Description of the task: Please rewrite the entries below, changing every "common name" to "vernacular name" and keeping everything else the same.

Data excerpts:
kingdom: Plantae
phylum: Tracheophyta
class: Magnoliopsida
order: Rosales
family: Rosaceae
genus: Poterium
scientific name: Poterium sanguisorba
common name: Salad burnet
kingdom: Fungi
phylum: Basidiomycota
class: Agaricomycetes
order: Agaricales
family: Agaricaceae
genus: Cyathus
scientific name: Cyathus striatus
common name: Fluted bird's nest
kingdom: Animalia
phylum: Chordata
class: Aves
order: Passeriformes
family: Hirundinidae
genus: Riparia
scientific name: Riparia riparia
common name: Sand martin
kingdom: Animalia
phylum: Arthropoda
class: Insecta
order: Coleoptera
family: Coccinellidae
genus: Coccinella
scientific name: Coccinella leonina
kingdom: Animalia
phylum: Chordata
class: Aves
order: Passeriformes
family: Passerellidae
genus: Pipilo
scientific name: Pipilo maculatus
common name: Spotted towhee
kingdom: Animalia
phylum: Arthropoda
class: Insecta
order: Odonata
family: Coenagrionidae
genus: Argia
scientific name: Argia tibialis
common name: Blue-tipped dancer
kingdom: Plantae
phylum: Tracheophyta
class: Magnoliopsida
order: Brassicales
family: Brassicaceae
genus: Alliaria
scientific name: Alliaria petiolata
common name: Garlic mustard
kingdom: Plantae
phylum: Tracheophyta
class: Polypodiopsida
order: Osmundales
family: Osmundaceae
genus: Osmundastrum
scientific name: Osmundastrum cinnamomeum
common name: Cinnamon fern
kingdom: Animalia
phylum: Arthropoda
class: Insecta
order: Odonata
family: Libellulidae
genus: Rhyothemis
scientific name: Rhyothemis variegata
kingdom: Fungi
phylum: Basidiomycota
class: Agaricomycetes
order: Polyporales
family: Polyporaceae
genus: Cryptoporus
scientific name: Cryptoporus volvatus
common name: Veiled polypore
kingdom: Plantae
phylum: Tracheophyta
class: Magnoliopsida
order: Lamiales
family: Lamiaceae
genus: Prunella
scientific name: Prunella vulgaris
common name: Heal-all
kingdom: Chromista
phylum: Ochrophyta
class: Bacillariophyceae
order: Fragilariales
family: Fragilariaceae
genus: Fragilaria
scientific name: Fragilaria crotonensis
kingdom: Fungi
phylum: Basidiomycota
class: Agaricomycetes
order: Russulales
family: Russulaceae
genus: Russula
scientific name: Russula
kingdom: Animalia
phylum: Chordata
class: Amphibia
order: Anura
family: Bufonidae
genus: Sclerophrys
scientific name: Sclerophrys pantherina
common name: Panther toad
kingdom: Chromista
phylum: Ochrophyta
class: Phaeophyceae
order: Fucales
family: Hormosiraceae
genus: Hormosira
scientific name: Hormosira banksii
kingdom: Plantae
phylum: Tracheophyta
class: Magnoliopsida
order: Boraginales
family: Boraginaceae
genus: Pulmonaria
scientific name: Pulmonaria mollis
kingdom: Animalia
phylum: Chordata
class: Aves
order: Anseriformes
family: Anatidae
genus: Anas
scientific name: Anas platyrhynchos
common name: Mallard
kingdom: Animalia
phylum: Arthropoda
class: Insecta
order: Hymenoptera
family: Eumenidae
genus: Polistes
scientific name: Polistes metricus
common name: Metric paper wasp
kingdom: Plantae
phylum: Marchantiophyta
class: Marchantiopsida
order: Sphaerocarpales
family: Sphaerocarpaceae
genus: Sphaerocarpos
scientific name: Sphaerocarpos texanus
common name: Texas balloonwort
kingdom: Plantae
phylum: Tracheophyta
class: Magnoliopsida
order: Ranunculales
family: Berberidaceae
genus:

Solved exercise:
kingdom: Plantae
phylum: Tracheophyta
class: Magnoliopsida
order: Rosales
family: Rosaceae
genus: Poterium
scientific name: Poterium sanguisorba
vernacular name: Salad burnet
kingdom: Fungi
phylum: Basidiomycota
class: Agaricomycetes
order: Agaricales
family: Agaricaceae
genus: Cyathus
scientific name: Cyathus striatus
vernacular name: Fluted bird's nest
kingdom: Animalia
phylum: Chordata
class: Aves
order: Passeriformes
family: Hirundinidae
genus: Riparia
scientific name: Riparia riparia
vernacular name: Sand martin
kingdom: Animalia
phylum: Arthropoda
class: Insecta
order: Coleoptera
family: Coccinellidae
genus: Coccinella
scientific name: Coccinella leonina
kingdom: Animalia
phylum: Chordata
class: Aves
order: Passeriformes
family: Passerellidae
genus: Pipilo
scientific name: Pipilo maculatus
vernacular name: Spotted towhee
kingdom: Animalia
phylum: Arthropoda
class: Insecta
order: Odonata
family: Coenagrionidae
genus: Argia
scientific name: Argia tibialis
vernacular name: Blue-tipped dancer
kingdom: Plantae
phylum: Tracheophyta
class: Magnoliopsida
order: Brassicales
family: Brassicaceae
genus: Alliaria
scientific name: Alliaria petiolata
vernacular name: Garlic mustard
kingdom: Plantae
phylum: Tracheophyta
class: Polypodiopsida
order: Osmundales
family: Osmundaceae
genus: Osmundastrum
scientific name: Osmundastrum cinnamomeum
vernacular name: Cinnamon fern
kingdom: Animalia
phylum: Arthropoda
class: Insecta
order: Odonata
family: Libellulidae
genus: Rhyothemis
scientific name: Rhyothemis variegata
kingdom: Fungi
phylum: Basidiomycota
class: Agaricomycetes
order: Polyporales
family: Polyporaceae
genus: Cryptoporus
scientific name: Cryptoporus volvatus
vernacular name: Veiled polypore
kingdom: Plantae
phylum: Tracheophyta
class: Magnoliopsida
order: Lamiales
family: Lamiaceae
genus: Prunella
scientific name: Prunella vulgaris
vernacular name: Heal-all
kingdom: Chromista
phylum: Ochrophyta
class: Bacillariophyceae
order: Fragilariales
family: Fragilariaceae
genus: Fragilaria
scientific name: Fragilaria crotonensis
kingdom: Fungi
phylum: Basidiomycota
class: Agaricomycetes
order: Russulales
family: Russulaceae
genus: Russula
scientific name: Russula
kingdom: Animalia
phylum: Chordata
class: Amphibia
order: Anura
family: Bufonidae
genus: Sclerophrys
scientific name: Sclerophrys pantherina
vernacular name: Panther toad
kingdom: Chromista
phylum: Ochrophyta
class: Phaeophyceae
order: Fucales
family: Hormosiraceae
genus: Hormosira
scientific name: Hormosira banksii
kingdom: Plantae
phylum: Tracheophyta
class: Magnoliopsida
order: Boraginales
family: Boraginaceae
genus: Pulmonaria
scientific name: Pulmonaria mollis
kingdom: Animalia
phylum: Chordata
class: Aves
order: Anseriformes
family: Anatidae
genus: Anas
scientific name: Anas platyrhynchos
vernacular name: Mallard
kingdom: Animalia
phylum: Arthropoda
class: Insecta
order: Hymenoptera
family: Eumenidae
genus: Polistes
scientific name: Polistes metricus
vernacular name: Metric paper wasp
kingdom: Plantae
phylum: Marchantiophyta
class: Marchantiopsida
order: Sphaerocarpales
family: Sphaerocarpaceae
genus: Sphaerocarpos
scientific name: Sphaerocarpos texanus
vernacular name: Texas balloonwort
kingdom: Plantae
phylum: Tracheophyta
class: Magnoliopsida
order: Ranunculales
family: Berberidaceae
genus:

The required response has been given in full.